Colposcopy is the examination of the female genitals (cervix, vagina, or vulva) with an instrument called a colposcope. It is usually done to evaluate any lesions suspected of representing abnormal tissue growth or cancer. This may be an abnormal Pap smear or any lesion which does not resolve spontaneously in a reasonable amount of time as decided by the clinician. The colposcope is an instrument which permits magnification of lesions of the genital tract. A mild solution of acetic acid is applied to areas of the genital tract and abnormal areas turn white enhancing the quality of the colposcopic examination. All surface (epithelial) lesions become more distinct and structures including the cells on the wall of the cervix become more distinguishable using this method. After gross microscopic examination of the affected tissue for acetowhite changes and blood vessel patterns, tiny samples of tissue (biopsies) are removed and sent to pathology for histological (microscopic) evaluation. Colposcopy of the cervix can either be deemed satisfactory or unsatisfactory based upon the visualization of an area where the different types of cervical wall cells (squamous and columnar epithelium) of the cervix interface, called the transition zone (T zone) and all margins of any visible lesions. Sampling of the endometrium and endocervix may be necessary depending on the original abnormality noted upon cellular (cytological) examination of the Pap smear and the findings at colposcopy. If colposcopy is deemed unsatisfactory or if any high-grade lesion is suspected or diagnosed, a diagnostic excisional procedure (small tissue sample cutting) may be scheduled. This tissue is then examined for the characteristics of abnormal growth/cancer and for involvement of the margins. Techniques for excision include cervical conization (special type of tissue removal technique) using the laser or scalpel, loop electrosurgical excision (LEEP), or loop electrosurgical conization.

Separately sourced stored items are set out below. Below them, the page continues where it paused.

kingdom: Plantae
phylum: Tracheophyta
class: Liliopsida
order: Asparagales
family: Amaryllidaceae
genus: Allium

Usually biopsies are painless; however, a local anesthetic may be used during a diagnostic excisional procedure. Once performed, colposcopic evaluation is usually followed closely for at least 1-2 years.

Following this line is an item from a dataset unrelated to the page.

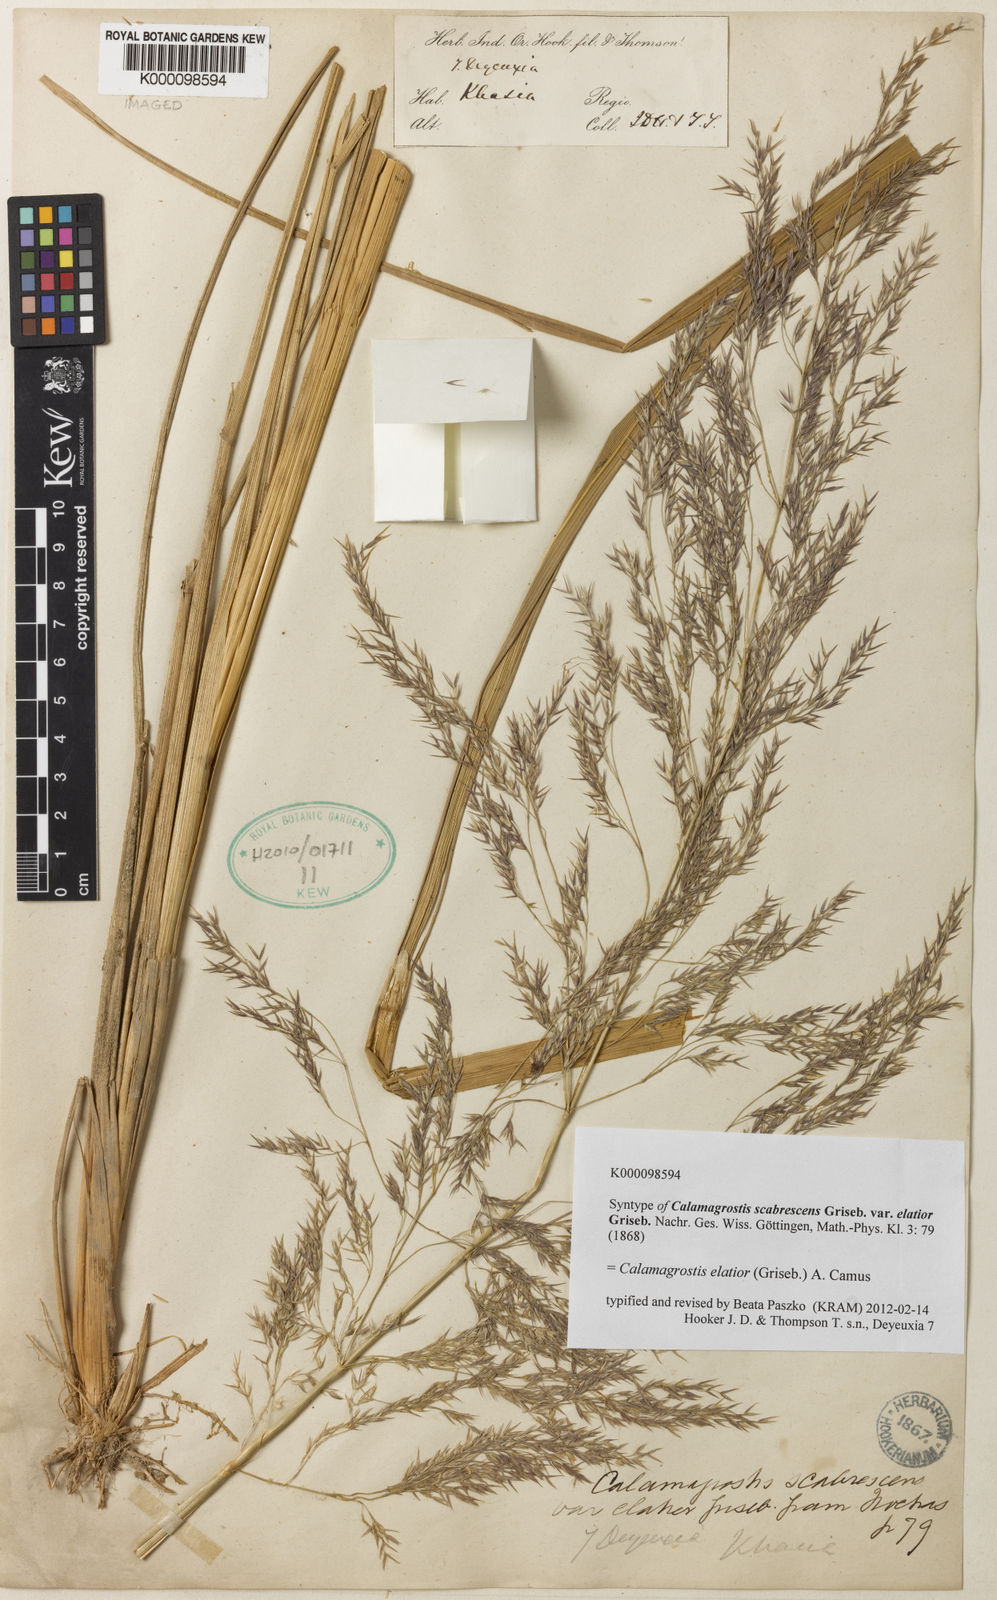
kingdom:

During pregnancy, abnormal Pap smears are also evaluated by colposcopy and biopsies are necessary if the lesions appear high grade. Occasionally, a pregnant patient may need to undergo the surgical excision of a high-grade cervical lesion. The cervix is more vascular (increased blood supply) in pregnancy and there is an increased risk of bleeding. This risk is managed by performing the procedure in the hospital setting.